For wonderful it was. At first Croft had thought it paved, in part at least, with glass of a faultless grade. But as he passed by Naia's side toward the center of the half room, half court in which flowers and shrubs and even small trees grew in beds between the pavement, he saw it was in reality some sort of transparent, colorless crystal, cut and set into an intricate design.

Yet that the Palosians made glass he soon found proof. Casting his eyes aloft, he saw the metal framework of an enclosing roof arching the court above his head. Plainly it was thrown across the width of the court to support shutters made of glass of several colors, some of them in place, others removed or laid back to leave the court open to the air.


The court itself was two stories high, and from either end rose a staircase of some substance like a lemon-yellow onyx, save that it seemed devoid of any mottling of veins. These stairs mounted to the upper gallery, supported above the central grand apartment on a series of pure white pillars, between which gleamed the exquisite forms of sculptured figures and groups.
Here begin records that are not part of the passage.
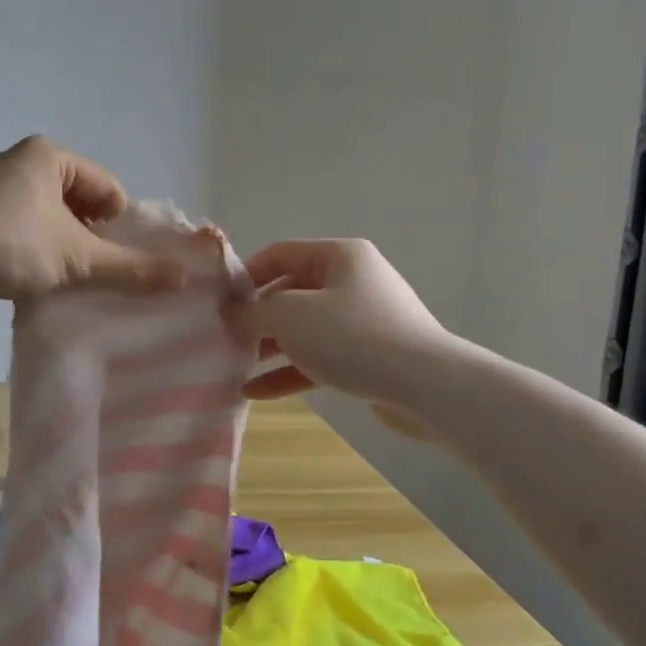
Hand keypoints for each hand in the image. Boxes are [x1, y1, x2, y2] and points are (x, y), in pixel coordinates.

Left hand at [0, 137, 185, 299]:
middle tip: (93, 272)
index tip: (118, 261)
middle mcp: (23, 161)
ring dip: (63, 246)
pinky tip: (33, 276)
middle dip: (91, 238)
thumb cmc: (11, 243)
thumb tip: (185, 278)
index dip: (120, 226)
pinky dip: (35, 250)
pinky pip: (22, 228)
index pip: (108, 188)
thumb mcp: (77, 258)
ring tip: (65, 278)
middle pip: (80, 203)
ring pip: (50, 218)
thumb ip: (131, 269)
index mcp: (52, 156)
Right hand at [237, 239, 452, 433]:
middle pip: (291, 293)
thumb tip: (234, 315)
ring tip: (236, 368)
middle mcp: (353, 281)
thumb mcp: (291, 316)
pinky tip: (256, 392)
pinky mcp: (368, 356)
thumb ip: (254, 312)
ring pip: (304, 329)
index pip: (280, 254)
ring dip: (270, 348)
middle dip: (257, 318)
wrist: (427, 386)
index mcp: (339, 256)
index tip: (218, 303)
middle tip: (225, 340)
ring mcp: (363, 320)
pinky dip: (290, 371)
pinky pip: (320, 357)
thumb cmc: (353, 337)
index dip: (245, 276)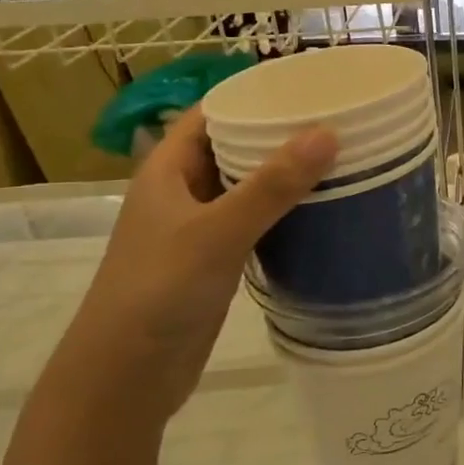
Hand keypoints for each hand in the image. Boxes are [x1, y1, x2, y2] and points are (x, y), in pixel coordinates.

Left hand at [44, 106, 336, 434]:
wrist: (123, 380)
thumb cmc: (157, 293)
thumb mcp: (216, 233)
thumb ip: (271, 186)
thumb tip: (328, 133)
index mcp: (167, 170)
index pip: (212, 112)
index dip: (253, 93)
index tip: (307, 84)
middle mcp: (181, 191)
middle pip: (233, 145)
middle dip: (279, 131)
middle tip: (337, 118)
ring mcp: (197, 228)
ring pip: (247, 185)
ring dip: (285, 172)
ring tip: (341, 155)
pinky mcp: (214, 260)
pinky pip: (254, 220)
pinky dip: (284, 209)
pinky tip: (322, 208)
There was also a group done in some stone of a translucent white, at the foot of each great stair. One, Croft noted, depicted a man and a woman locked in each other's arms. The other showed a winged figure, binding up the broken pinion of a bird. "Love" and "Mercy" he thought. If this were a sample of the ideal of this people, they must be a nation worth while.
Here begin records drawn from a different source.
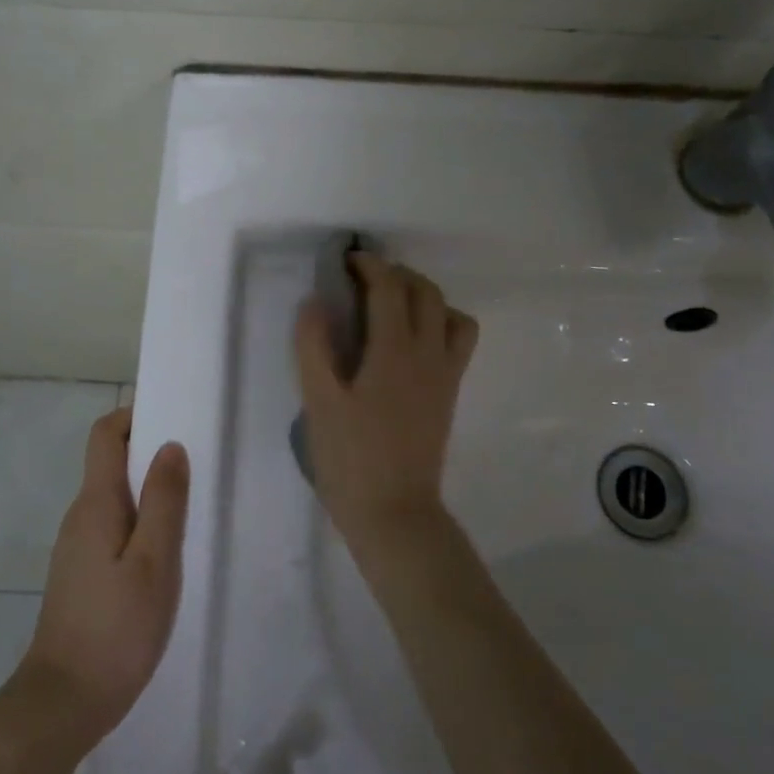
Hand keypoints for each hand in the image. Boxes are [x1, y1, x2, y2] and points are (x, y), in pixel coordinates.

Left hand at [22, 408, 189, 743]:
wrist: (63, 704)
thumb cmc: (115, 628)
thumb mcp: (154, 562)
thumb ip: (164, 501)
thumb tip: (171, 445)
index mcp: (96, 503)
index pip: (105, 434)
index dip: (135, 415)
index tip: (174, 418)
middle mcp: (81, 515)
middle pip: (112, 462)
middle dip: (151, 452)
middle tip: (196, 465)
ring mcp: (77, 546)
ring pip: (115, 497)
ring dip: (149, 490)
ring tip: (189, 508)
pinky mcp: (82, 573)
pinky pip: (113, 527)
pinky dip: (140, 522)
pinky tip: (166, 552)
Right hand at [293, 254, 478, 549]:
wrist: (395, 513)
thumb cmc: (350, 458)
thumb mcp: (319, 402)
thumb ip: (314, 346)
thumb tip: (315, 302)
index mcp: (394, 350)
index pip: (390, 287)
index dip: (370, 265)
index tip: (347, 261)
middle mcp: (428, 353)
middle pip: (425, 291)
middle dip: (397, 274)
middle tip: (364, 280)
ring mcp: (446, 374)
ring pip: (450, 312)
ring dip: (424, 296)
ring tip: (393, 306)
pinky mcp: (450, 393)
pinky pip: (459, 341)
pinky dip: (442, 323)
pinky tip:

So much he saw, and then Naia seated herself on a chair of a wine-red wood, set beside a hedge of some unknown vegetation which enclosed a splendid central space of the crystal floor.
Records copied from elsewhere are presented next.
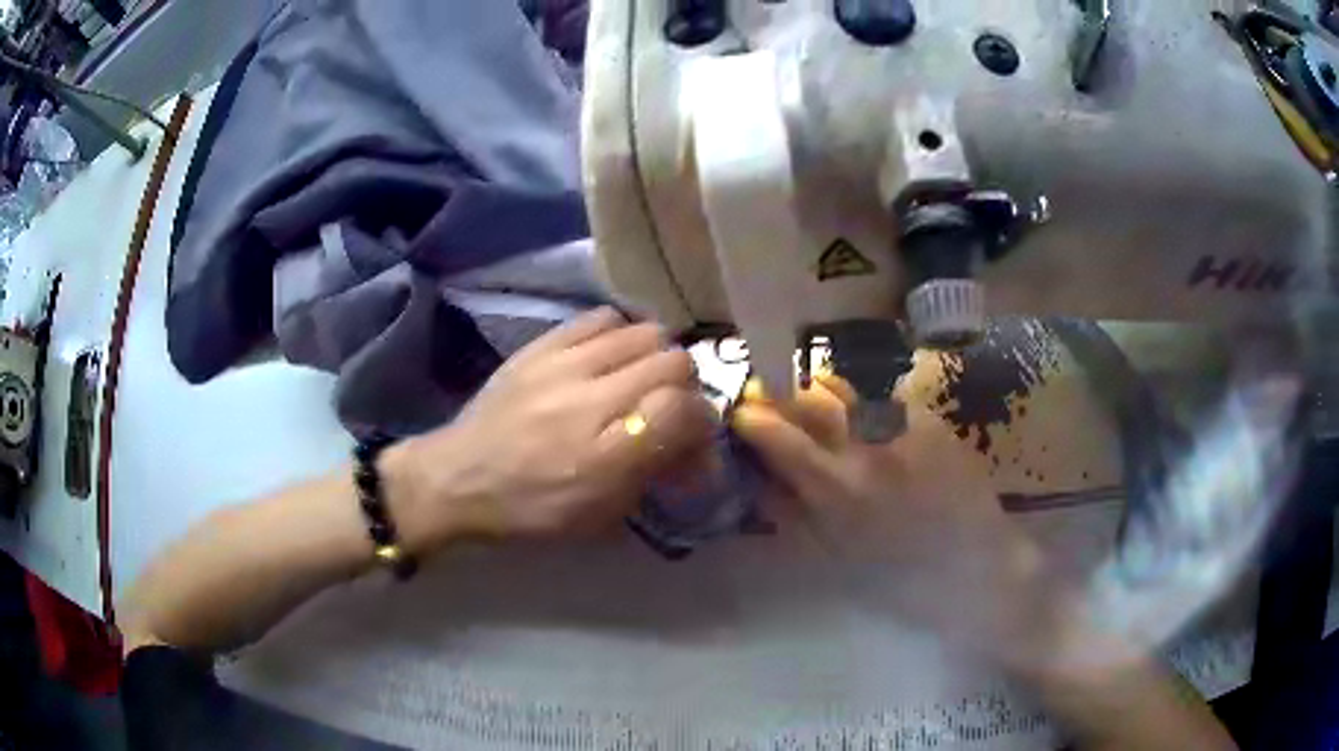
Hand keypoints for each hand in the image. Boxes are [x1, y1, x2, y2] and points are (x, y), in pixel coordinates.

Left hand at [386, 308, 715, 549]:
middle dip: (685, 386)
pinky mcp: (541, 344)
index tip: (693, 435)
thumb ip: (654, 473)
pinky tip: (609, 356)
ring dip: (655, 356)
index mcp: (607, 457)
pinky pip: (602, 317)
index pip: (686, 410)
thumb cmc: (532, 510)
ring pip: (645, 332)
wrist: (458, 478)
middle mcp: (591, 402)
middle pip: (674, 362)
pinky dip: (619, 334)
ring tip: (640, 377)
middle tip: (668, 406)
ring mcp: (563, 364)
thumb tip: (692, 442)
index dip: (702, 421)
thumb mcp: (601, 515)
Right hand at [731, 375, 1062, 669]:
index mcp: (831, 488)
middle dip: (780, 392)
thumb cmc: (897, 580)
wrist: (976, 571)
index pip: (774, 432)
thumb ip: (790, 513)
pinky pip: (884, 395)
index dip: (750, 417)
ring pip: (845, 385)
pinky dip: (863, 400)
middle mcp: (863, 446)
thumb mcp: (832, 557)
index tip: (742, 416)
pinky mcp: (930, 420)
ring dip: (821, 389)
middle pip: (806, 395)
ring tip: (819, 401)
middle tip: (774, 399)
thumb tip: (757, 477)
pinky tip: (867, 417)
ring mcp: (900, 427)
Bazka had disappeared, but now came the sound of voices, and the servants appeared, emerging from a passage beneath one of the stairs. There were several members of both sexes in the group, and, like Bazka himself, one and all wore no more than a purple apron about the thighs. Croft was to learn in the end that the Palosians wore clothing more as a protection against the elements than for any desire to conceal the form; and with that fact he was to find them a highly moral people none the less.

Now, though their apparel, or lack of it, was something of a shock to his sense of conventions, as the men and women of the blue tribe advanced to greet their mistress in her chair, and listen to those directions she gave, he found himself wondering if they were slaves. Indeed he so regarded them until he knew more of the planet to which he had come. Then he knew slavery no longer existed among the Tamarizians, and that the blue men and women were the children of former slaves captured in wars, but now freed, given the rights of citizenship and paid by those whom they served.

In the end Naia turned to one of the women and ordered her to go to a cloth merchant and bid him attend her at once, with fabrics from which to choose her gown. That done, she dismissed each to his or her task, rose, and moved down the court. Croft followed as she went, mounted one of the yellow stairs, and came out on the upper balcony, down which she passed over an inlaid floor, beside walls frescoed with what he took to be scenes of Palosian history and social life.

She paused at a door fashioned from the wine-red wood, set it open, and entered an apartment plainly her own. Its walls were faced with the same yellow stone used in the stairs. Purple draperies broke the color here and there. Purple curtains hung beside two windows which she set open, turning the casings on hinges, to let in the air. In the center of the floor, which was covered with woven rugs and the skins of various beasts, was a circular metal basin holding water in a shallow pool. On one side was a pedestal of gold supporting a pure white miniature of a winged male figure, poised on toes as if about to take flight.